| Work instructions |
Return each line of the records below that contains the word "осуществления".

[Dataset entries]
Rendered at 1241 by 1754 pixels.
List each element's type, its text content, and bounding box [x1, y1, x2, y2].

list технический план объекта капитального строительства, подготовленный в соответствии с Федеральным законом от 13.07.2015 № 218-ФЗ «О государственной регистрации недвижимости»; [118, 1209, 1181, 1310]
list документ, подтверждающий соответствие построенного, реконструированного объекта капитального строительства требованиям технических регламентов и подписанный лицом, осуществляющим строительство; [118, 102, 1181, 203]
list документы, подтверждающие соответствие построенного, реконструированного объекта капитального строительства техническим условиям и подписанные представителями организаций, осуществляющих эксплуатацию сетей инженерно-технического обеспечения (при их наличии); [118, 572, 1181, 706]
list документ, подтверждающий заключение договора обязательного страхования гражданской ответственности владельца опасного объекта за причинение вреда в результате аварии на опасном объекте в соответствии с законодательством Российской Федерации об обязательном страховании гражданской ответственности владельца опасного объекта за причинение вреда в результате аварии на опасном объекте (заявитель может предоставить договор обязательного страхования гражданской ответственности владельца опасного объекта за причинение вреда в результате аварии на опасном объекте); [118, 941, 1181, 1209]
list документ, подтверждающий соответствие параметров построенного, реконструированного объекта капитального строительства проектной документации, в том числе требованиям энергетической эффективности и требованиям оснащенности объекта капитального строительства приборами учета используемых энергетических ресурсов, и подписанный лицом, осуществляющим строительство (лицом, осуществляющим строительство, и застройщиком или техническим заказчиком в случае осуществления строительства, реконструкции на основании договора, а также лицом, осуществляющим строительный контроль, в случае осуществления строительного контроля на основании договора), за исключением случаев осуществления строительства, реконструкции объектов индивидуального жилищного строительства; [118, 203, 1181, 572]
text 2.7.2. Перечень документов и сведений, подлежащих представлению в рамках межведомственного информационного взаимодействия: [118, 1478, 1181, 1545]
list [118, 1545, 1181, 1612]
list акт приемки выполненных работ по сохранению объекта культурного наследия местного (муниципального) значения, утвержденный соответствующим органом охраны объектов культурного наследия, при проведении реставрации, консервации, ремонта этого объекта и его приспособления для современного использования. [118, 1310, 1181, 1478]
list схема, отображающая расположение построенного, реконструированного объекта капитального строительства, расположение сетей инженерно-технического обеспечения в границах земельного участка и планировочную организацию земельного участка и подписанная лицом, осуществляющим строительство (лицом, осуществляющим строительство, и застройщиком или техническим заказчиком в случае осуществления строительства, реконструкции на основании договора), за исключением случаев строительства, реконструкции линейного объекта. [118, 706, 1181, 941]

| Exercise result |
list документ, подтверждающий соответствие параметров построенного, реконструированного объекта капитального строительства проектной документации, в том числе требованиям энергетической эффективности и требованиям оснащенности объекта капитального строительства приборами учета используемых энергетических ресурсов, и подписанный лицом, осуществляющим строительство (лицом, осуществляющим строительство, и застройщиком или техническим заказчиком в случае осуществления строительства, реконструкции на основании договора, а также лицом, осуществляющим строительный контроль, в случае осуществления строительного контроля на основании договора), за исключением случаев осуществления строительства, реконструкции объектов индивидуального жилищного строительства; [118, 203, 1181, 572]
list схема, отображающая расположение построенного, реконструированного объекта капитального строительства, расположение сетей инженерно-технического обеспечения в границах земельного участка и планировочную организацию земельного участка и подписанная лицом, осуществляющим строительство (лицом, осуществляющим строительство, и застройщиком или техническим заказчиком в случае осуществления строительства, реконструкции на основании договора), за исключением случаев строительства, реконструкции линейного объекта. [118, 706, 1181, 941]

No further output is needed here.